The answer must be one number: how many lines of the records contain "tension".

- **Stored data entries**:
━━━━━━━━━━━━━━━━━━━━━━━━━━━━━━
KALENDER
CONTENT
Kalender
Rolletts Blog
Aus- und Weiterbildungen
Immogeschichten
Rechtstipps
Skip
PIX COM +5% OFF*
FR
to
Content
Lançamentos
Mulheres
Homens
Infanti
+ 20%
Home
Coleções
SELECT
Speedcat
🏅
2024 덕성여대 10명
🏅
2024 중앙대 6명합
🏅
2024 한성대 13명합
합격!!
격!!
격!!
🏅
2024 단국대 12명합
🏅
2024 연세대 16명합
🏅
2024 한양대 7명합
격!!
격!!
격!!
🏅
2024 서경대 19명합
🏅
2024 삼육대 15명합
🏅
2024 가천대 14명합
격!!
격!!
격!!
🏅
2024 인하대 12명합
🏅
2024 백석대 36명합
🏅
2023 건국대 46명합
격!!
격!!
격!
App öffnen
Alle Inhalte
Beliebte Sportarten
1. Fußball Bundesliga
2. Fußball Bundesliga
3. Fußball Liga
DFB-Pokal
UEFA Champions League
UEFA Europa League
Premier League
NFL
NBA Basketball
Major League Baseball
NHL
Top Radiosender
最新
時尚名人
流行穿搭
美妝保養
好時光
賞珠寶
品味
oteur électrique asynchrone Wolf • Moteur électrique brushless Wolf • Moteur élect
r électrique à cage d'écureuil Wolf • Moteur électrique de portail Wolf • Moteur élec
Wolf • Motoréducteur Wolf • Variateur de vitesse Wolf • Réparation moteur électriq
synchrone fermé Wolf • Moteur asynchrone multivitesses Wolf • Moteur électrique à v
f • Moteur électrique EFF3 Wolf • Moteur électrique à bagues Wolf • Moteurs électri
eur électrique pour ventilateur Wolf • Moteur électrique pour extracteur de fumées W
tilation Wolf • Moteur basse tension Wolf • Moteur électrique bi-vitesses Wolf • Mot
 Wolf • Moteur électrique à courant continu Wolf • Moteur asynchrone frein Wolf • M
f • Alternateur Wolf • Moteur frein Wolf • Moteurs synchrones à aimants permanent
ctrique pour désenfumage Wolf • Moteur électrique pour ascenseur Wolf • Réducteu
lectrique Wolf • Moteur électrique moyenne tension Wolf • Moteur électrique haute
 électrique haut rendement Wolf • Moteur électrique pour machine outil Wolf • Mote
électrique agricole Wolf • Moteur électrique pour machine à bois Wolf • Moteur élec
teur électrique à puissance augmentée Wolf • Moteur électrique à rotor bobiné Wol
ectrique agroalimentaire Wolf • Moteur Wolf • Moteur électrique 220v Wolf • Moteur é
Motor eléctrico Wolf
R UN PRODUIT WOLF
━━━━━━━━━━━━━━━━━━━━━━━━━━━━━━
- **Answer below**: 2